スクラム開発が導入されており、フロントエンド、アプリエンジニアなど含め10人ほどのチーム構成でした。業務内容としては以下の3つのサービスの保守・運用を主軸に、そこから派生したマイクロサービスの開発におけるバックエンド・インフラ領域を主に担当。
1. インフルエンサー向けのスマホアプリ
2. 広告主向けのウェブアプリ
3. 社内スタッフ向けのウェブアプリ
### 担当した業務例
- 社内スタッフ向けのWebサービスをRuby on Rails→NestJS・Prismaにリプレイス
- SAMを使ったマイクロサービスの仕様策定・実装(関数にはGolangを使用)
- プッシュ通知一斉送信サービス
- ワードクラウドの自動生成サービス
- AWS各サービスのバージョンマイグレーションを担当
- Amazon Auroraのアップデート(メンテナンスを伴う)
- Amazon ElastiCacheのアップデート
- コスト削減
- datadogにて不要なメトリクスの取得を停止。年間約60万円ほど削減
- 開発用のDocumentDBをMongoDBイメージのECSコンテナに置き換え。年間約6万円ほど削減
## 特徴的なエピソード
### 1. 複数の役割を持ったモノレポを役割ごとの専用サービスにリプレイス
CTOに仕様やコードレビューの依頼はしておりましたが、仕様策定から実装まで基本的に私一人で進行したプロジェクトです。
「DBマイグレーション」・「cronスケジュールタスク」・「非同期処理用のワーカー」と、3つの役割が一つのRailsプロジェクトにまとまっているリポジトリが存在しました。Railsにはそれぞれ便利なプラグインも用意されているので、これらが一つのリポジトリにまとまっていること自体は大きな問題ではなかったのですが、以下2点については早急に解決すべき問題であると考え、できる部分からリプレイスを進めていきました。
1. Rubyのバージョンが既にサポート終了済みであること
1. 加えて型のないRubyが真価を発揮できる開発フェーズは終わっていた
2. 唯一ECSではなくAWS OpsWorksで管理されていたこと
1. 自動デプロイの仕組みがなく、デプロイ履歴をスクリーンショットで残す必要があった(監査対応)
2. DBマイグレーションやスケジュールタスクなど、役割的に常にサーバーが起動している必要がないのに常に稼働している
技術的負債の返済よりも新しい機能の追加が優先される雰囲気が強いフェーズであったため、以下の順にスプリントタスクの合間を縫ってリプレイスを進めており、3に関しては現在進行中。
1. 非同期処理用のワーカー
1. 最新のRubyバージョンにしたワーカー専用のサービスにリプレイス。既存の複数のRailsサービスから実行されるワーカー群のため、そのままRailsを使用。
2. DBマイグレーション
1. CodeBuild上でDBマイグレーションを実行する専用サービスにリプレイス。併せてこのタイミングでインフラ定義にAWS CDKを導入(それまではCloudFormationを利用していた)。VPC外のCodeBuildからVPC内のDBにアクセスするためにNATGatewayを利用しました。
3. cronスケジュールタスク
1. ECS Scheduled Task を利用した専用サービスにリプレイス。既存のタスクはまずRubyのDockerイメージを利用してECS Scheduled Taskに移行。徐々にGolangに書き換えていく予定。

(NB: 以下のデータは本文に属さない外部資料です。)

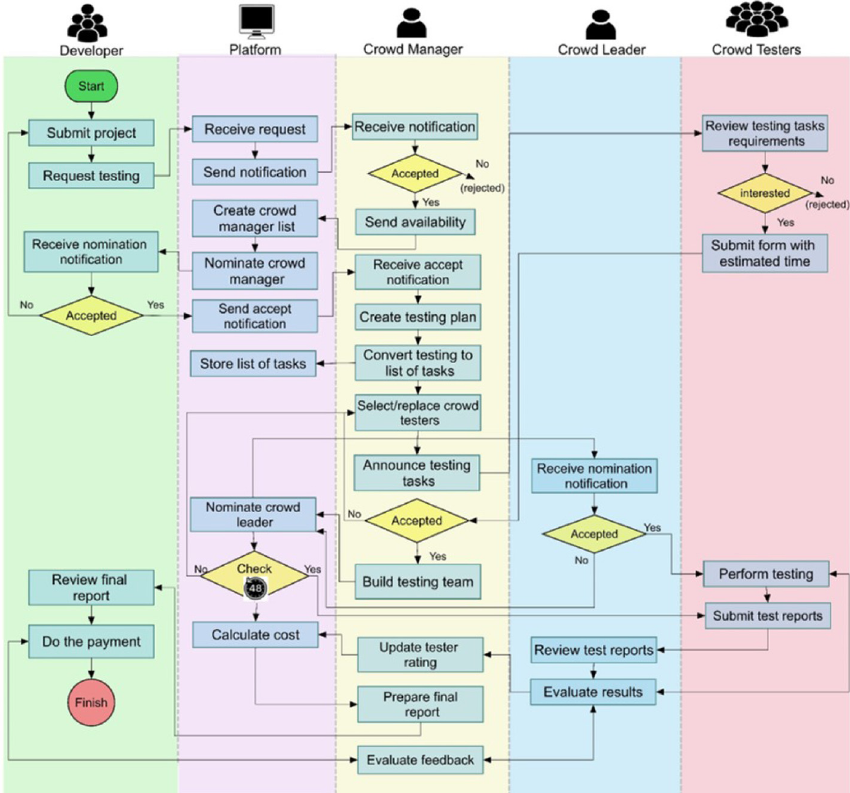
Figure 2. The most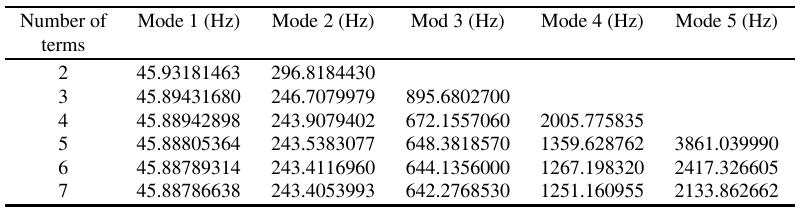
Table 7 Convergence of natural frequencies as a function of number of terms in the polynomial shape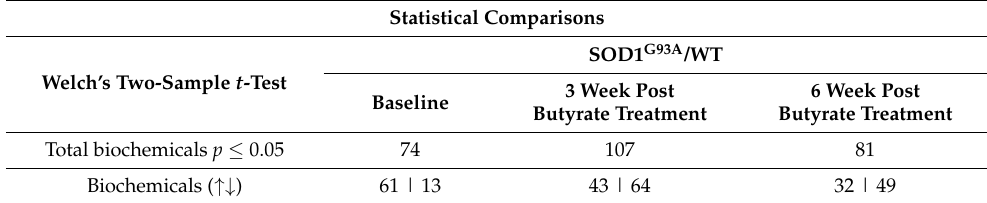
Table 2. Butyrate (But) treatment contributes to the altered profile of metabolites in ALS mice, compared to WT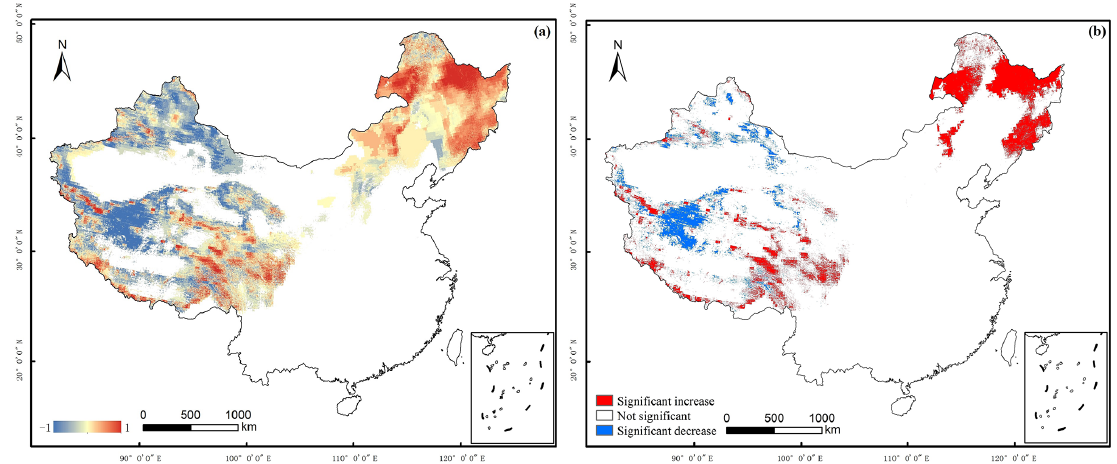
Figure 9. Variation in the average annual SD in China based on the Mann–Kendall method between 2001 and 2014. (a) Variation in the average annual SD; (b) significance of the variation in the average annual SD.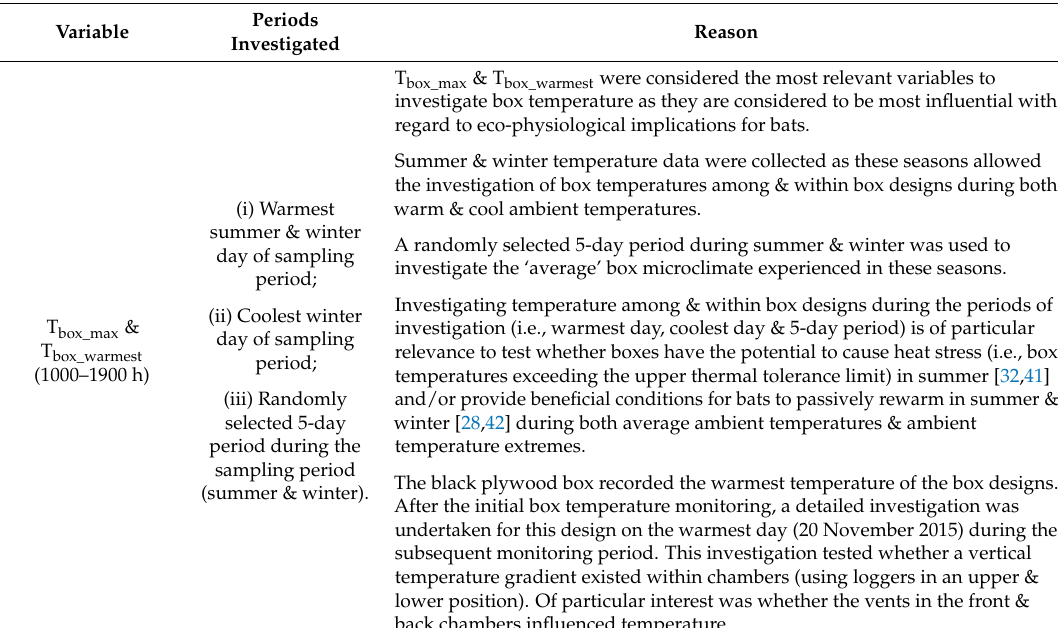
Table 1. Details and justification of the type of microclimate variables analysed. All four chambers within a box were analysed, except for T box_night and RH where only the front chambers were monitored. RH data were arcsine transformed for statistical analyses. Replication per chamber was four except for winter RH where chamber replication in black boxes was six. Statistical comparisons of chamber temperatures among box designs were restricted between chambers of the same order. For the randomly selected 5-day periods, the variable means over five days were used for the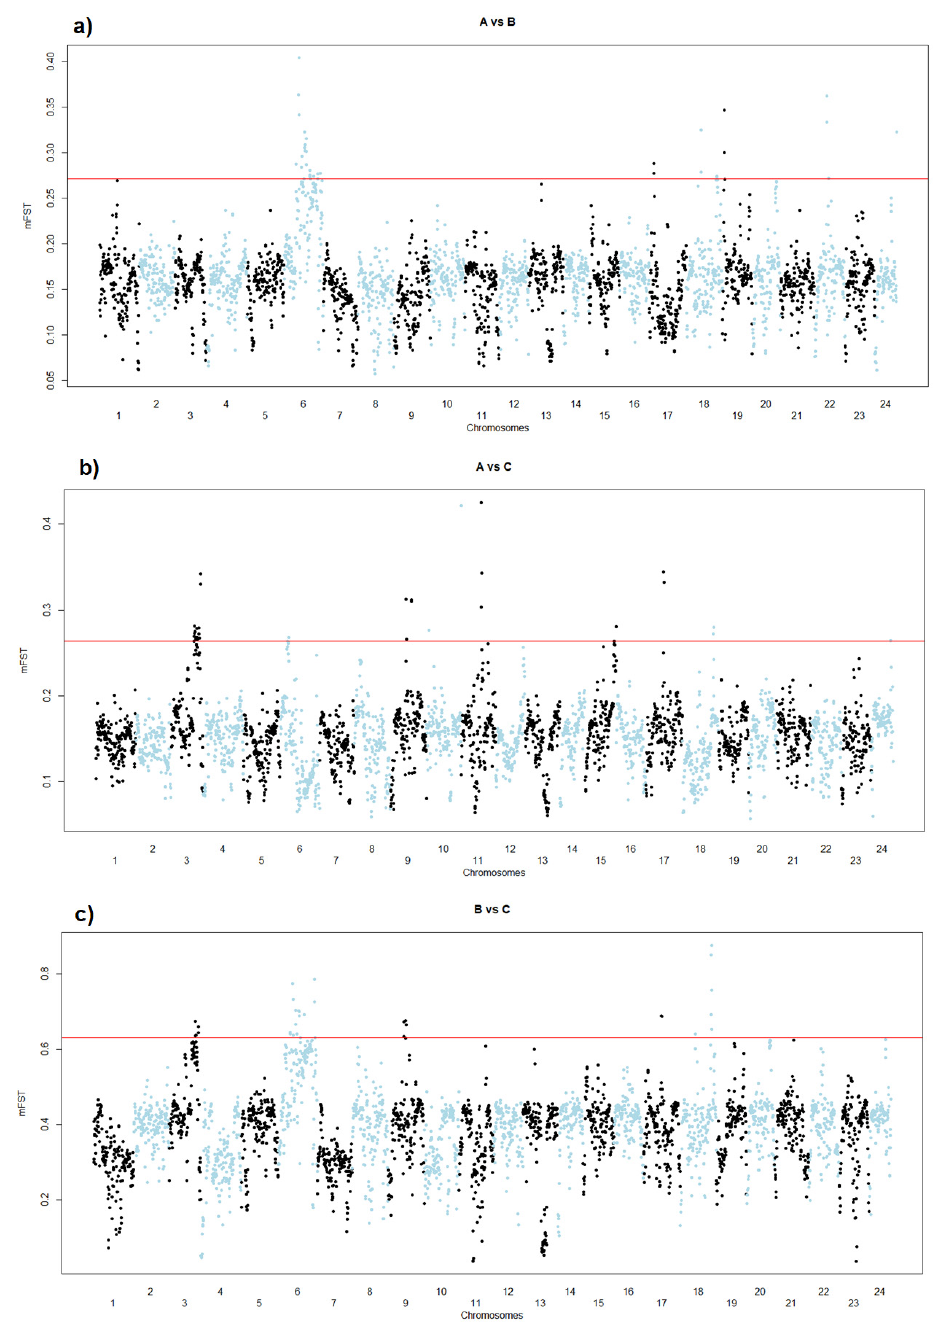
Figure 3. Manhattan plots of the m FST values observed in the pairwise analyses between the DNA pools constructed from the fry of the three different nuclei cultivated in the Italian hatchery: ( a ) DNA pool A vs. DNA pool B; ( b ) DNA pool A vs. DNA pool C; and ( c ) DNA pool B vs. DNA pool C.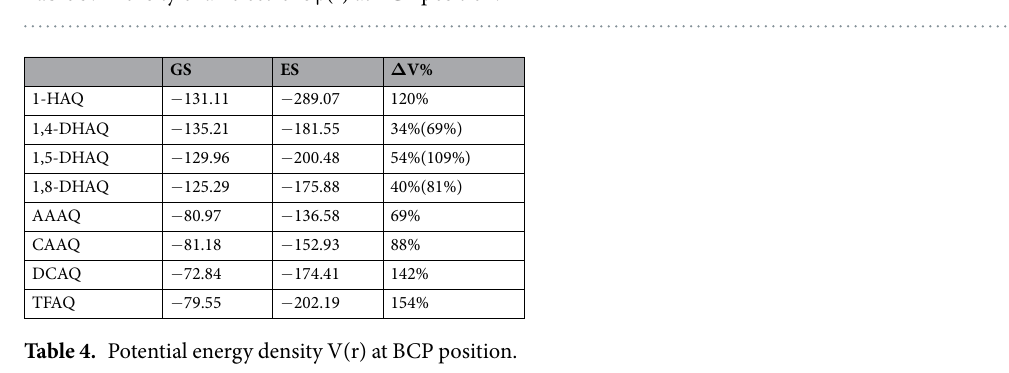
Table 3. Density of all electrons ρ (r) at BCP position.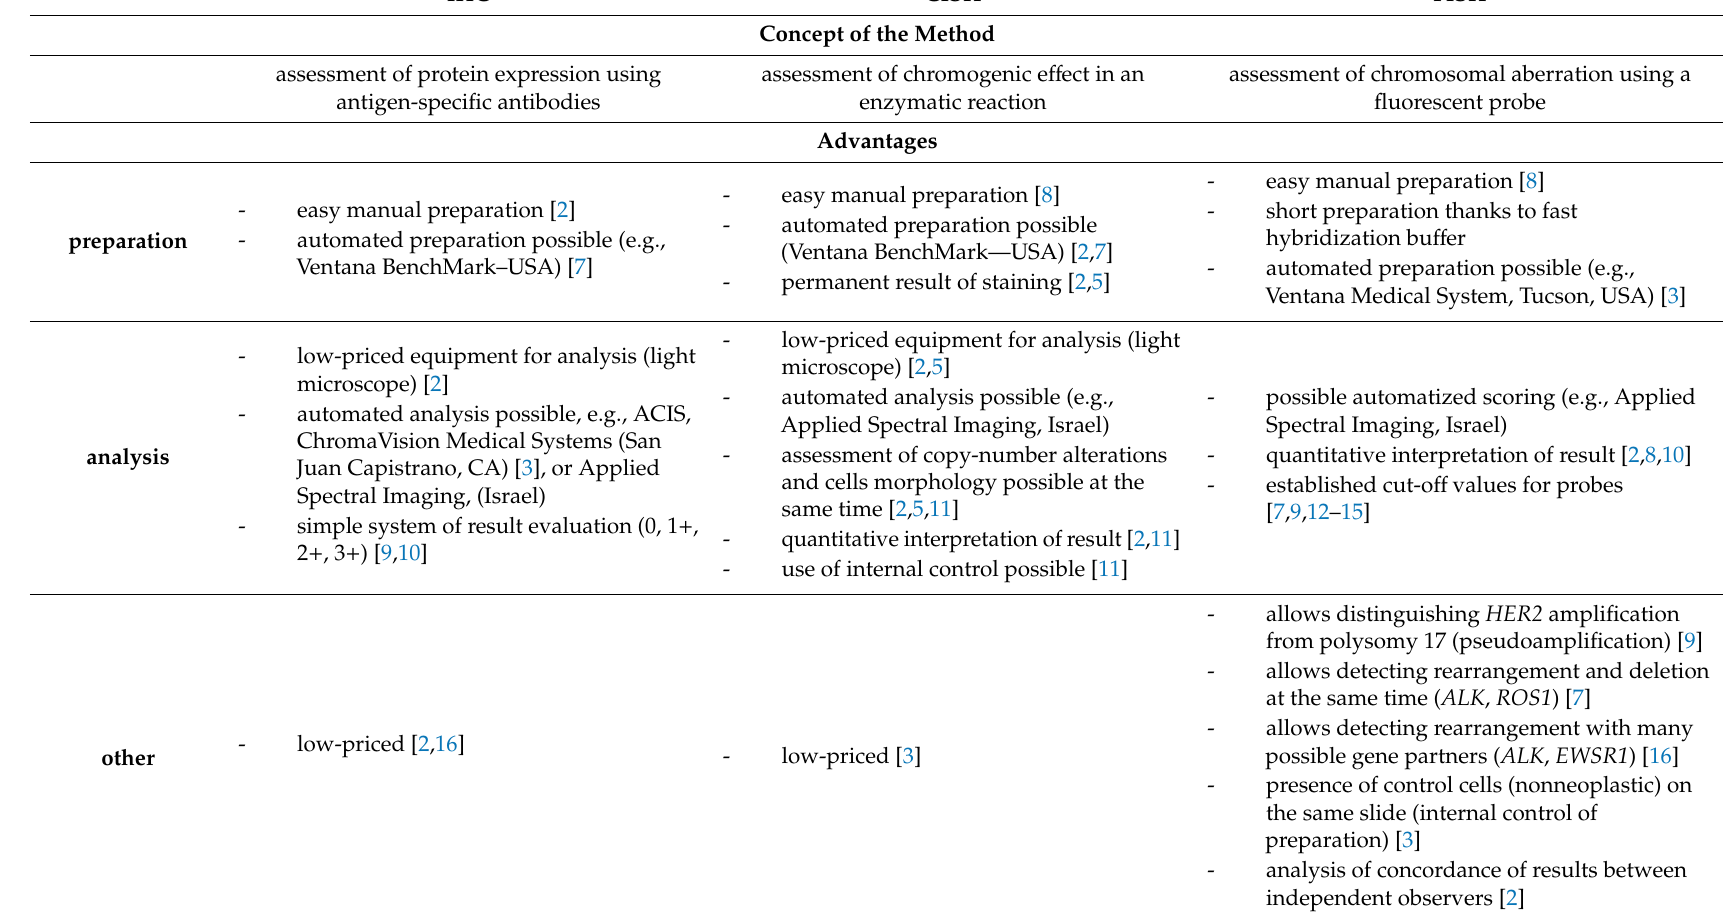
Table 1. Comparison of immunohistochemistry (IHC), chromogenic in situ hybridization (CISH) and fluorescence in situ hybridization (FISH)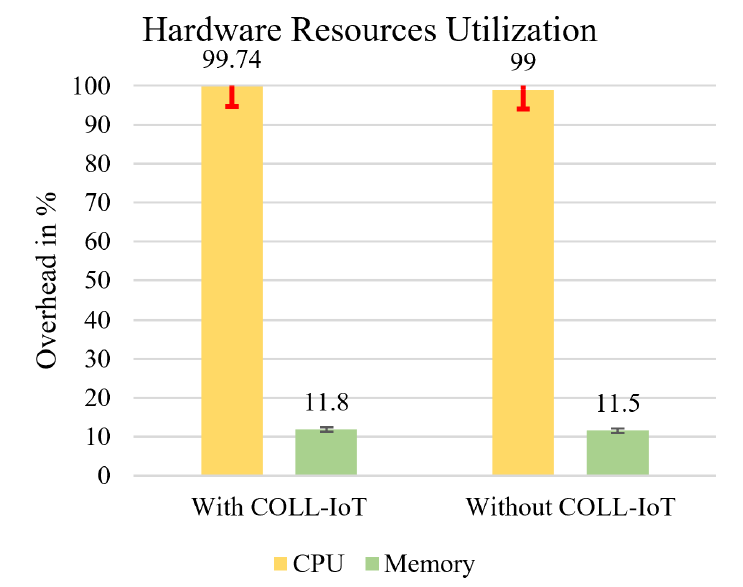
Figure 13. Hardware Resource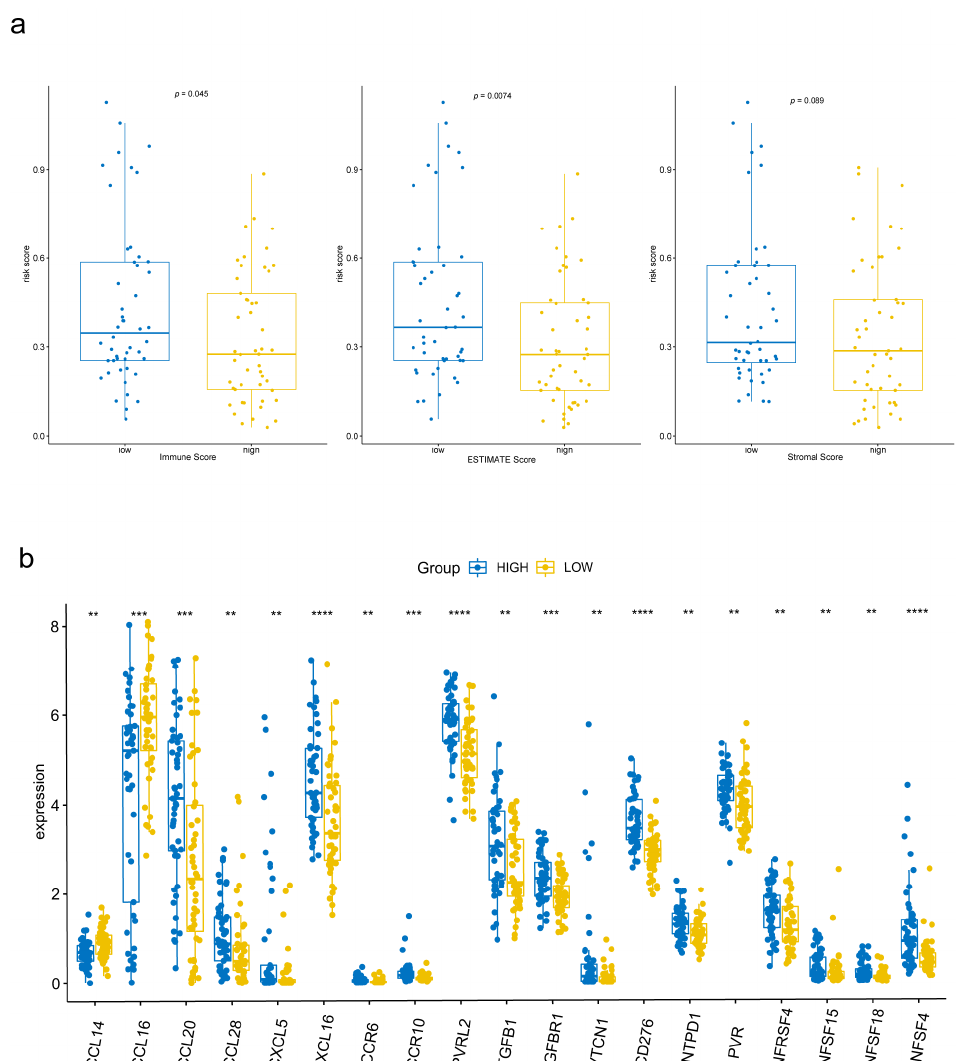
Figure 7. Tumor immunity relevance of the FAM-related signature. ( a ) Relationship among immune scores, ESTIMATE scores, stromal scores and risk scores. ( b ) Differently expressed immune-related genes between the high-risk group and low-risk group. ** p < 0.01, *** p < 0.001, **** p < 0.0001.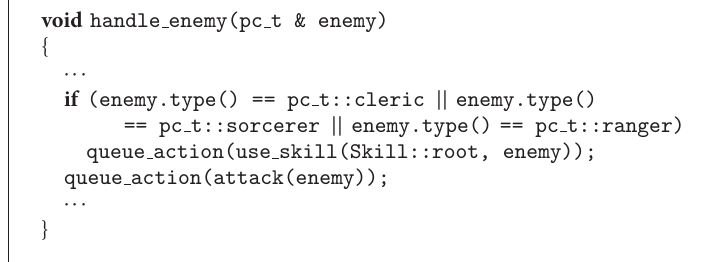
Algorithm 1: Fortress Defender combat code snippet.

こういったタスクはビジネスサイドから見ると目に見えて変わることがないためつい後回しにされがちかと思いますが放置するわけにもいかないため、スプリントの隙間にタスクを入れ込めるようになるべく細分化し、最小限のコストになるよう心がけて使用策定を行いました。
### 2. エンドユーザー間の紹介機能 仕様策定・バックエンド実装
PdM1名・アプリエンジニア1名・私という3名体制のプロジェクトでした。新規のユーザー獲得を推進したいという狙いのもと、ユーザー間の紹介機能を作成しました。私の役割としては仕様策定・バックエンド実装です。
機能としては、被紹介ユーザーがアカウント新規登録を行った上でプロフィールの初期設定を完了させると紹介が成立し紹介特典を送付する、というシンプルなものでしたが、不正な紹介が発生すると直接的に現金を失うリスクがあったため不正な紹介成立をどのように防ぐべきか入念に検討しました。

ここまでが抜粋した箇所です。